--- Exercise aim ---
Quote the rows below word for word, from the line containing "tarieven een all-in" up to and including the final line of the rows. Leave the pictures out of your answer.

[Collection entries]
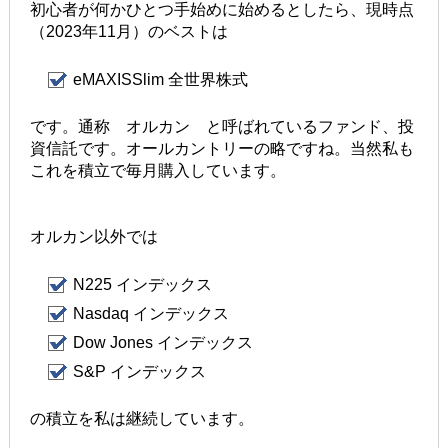
初心者が何かひとつ手始めに始めるとしたら、現時点
（2023年11月）のベストは
eMAXISSlim 全世界株式
です。通称 オルカン と呼ばれているファンド、投
資信託です。オールカントリーの略ですね。当然私も
これを積立で毎月購入しています。
オルカン以外では
N225 インデックス
Nasdaq インデックス
Dow Jones インデックス
S&P インデックス
の積立を私は継続しています。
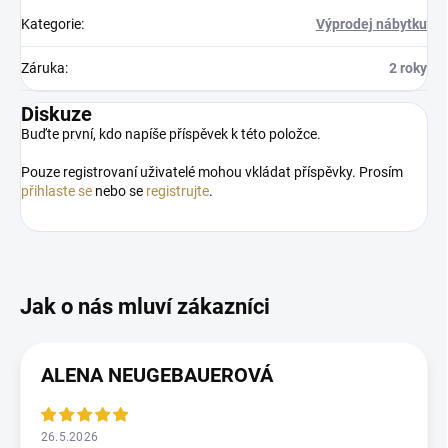
Kategorie
:
Výprodej nábytku
Záruka
:
2 roky
Diskuze
Buďte první, kdo napíše příspěvek k této položce.
Pouze registrovaní uživatelé mohou vkládat příspěvky. Prosím
přihlaste se
nebo se
registrujte
.
ALENA NEUGEBAUEROVÁ
26.5.2026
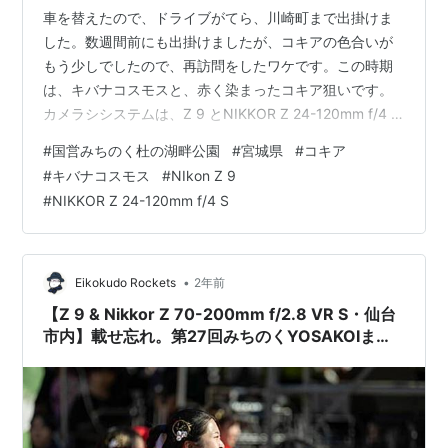
車を替えたので、ドライブがてら、川崎町まで出掛けま
した。数週間前にも出掛けましたが、コキアの色合いが
もう少しでしたので、再訪問をしたワケです。この時期
は、キバナコスモスと、赤く染まったコキア狙いです。
カメラシシステムは、Z 9 とNIKKOR Z 24-120mm f/4 S
です。このレンズは、Zマウント用のフルサイズ対応・標
#
国営みちのく杜の湖畔公園
#
宮城県
#
コキア
準ズームレンズで、開放F4通しの標準ズームです。Fマウ
#
キバナコスモス
#
NIkon Z 9
ント時代のレンズも同じですが、広いズーム域を持って
#
NIKKOR Z 24-120mm f/4 S
いますが、Zマウント用に再設計された、小型・軽量で高
画質レンズなのです。便利ですよ。 最後までお付き合い
をお願いします。
•
Eikokudo Rockets
2年前
【Z 9 & Nikkor Z 70-200mm f/2.8 VR S・仙台
市内】載せ忘れ。第27回みちのくYOSAKOIまつ
り 。October 2024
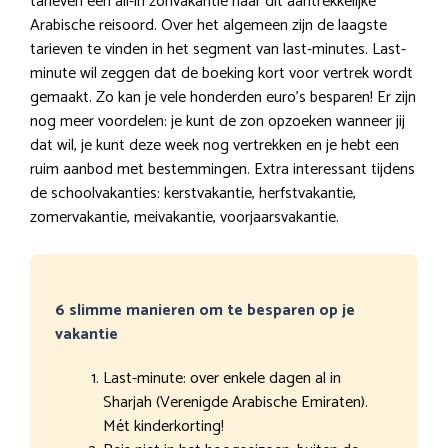
tarieven een all-in zonvakantie naar dit aantrekkelijke
Arabische reisoord. Over het algemeen zijn de laagste
tarieven te vinden in het segment van last-minutes. Last-
minute wil zeggen dat de boeking kort voor vertrek wordt
gemaakt. Zo kan je vele honderden euro’s besparen! Er zijn
nog meer voordelen: je kunt de zon opzoeken wanneer jij
dat wil, je kunt deze week nog vertrekken en je hebt een
ruim aanbod met bestemmingen. Extra interessant tijdens
de schoolvakanties: kerstvakantie, herfstvakantie,
zomervakantie, meivakantie, voorjaarsvakantie.
6 slimme manieren om te besparen op je
vakantie
Last-minute: over enkele dagen al in
Sharjah (Verenigde Arabische Emiraten).
Mét kinderkorting!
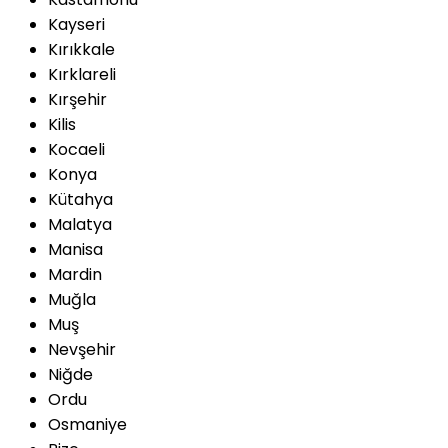
Kayseri
Kırıkkale
Kırklareli
Kırşehir
Kilis
Kocaeli
Konya
Kütahya
Malatya
Manisa
Mardin
Muğla
Muş
Nevşehir
Niğde
Ordu
Osmaniye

--- Answer ---
tarieven een all-in zonvakantie naar dit aantrekkelijke
Arabische reisoord. Over het algemeen zijn de laagste
tarieven te vinden in het segment van last-minutes. Last-
minute wil zeggen dat de boeking kort voor vertrek wordt
gemaakt. Zo kan je vele honderden euro’s besparen! Er zijn
nog meer voordelen: je kunt de zon opzoeken wanneer jij
dat wil, je kunt deze week nog vertrekken en je hebt een
ruim aanbod met bestemmingen. Extra interessant tijdens
de schoolvakanties: kerstvakantie, herfstvakantie,
zomervakantie, meivakantie, voorjaarsvakantie.
6 slimme manieren om te besparen op je
vakantie
Last-minute: over enkele dagen al in
Sharjah (Verenigde Arabische Emiraten).
Mét kinderkorting!
Kayseri
Kırıkkale
Kırklareli
Kırşehir
Kilis
Kocaeli
Konya
Kütahya
Malatya
Manisa
Mardin
Muğla
Muş
Nevşehir
Niğde
Ordu
Osmaniye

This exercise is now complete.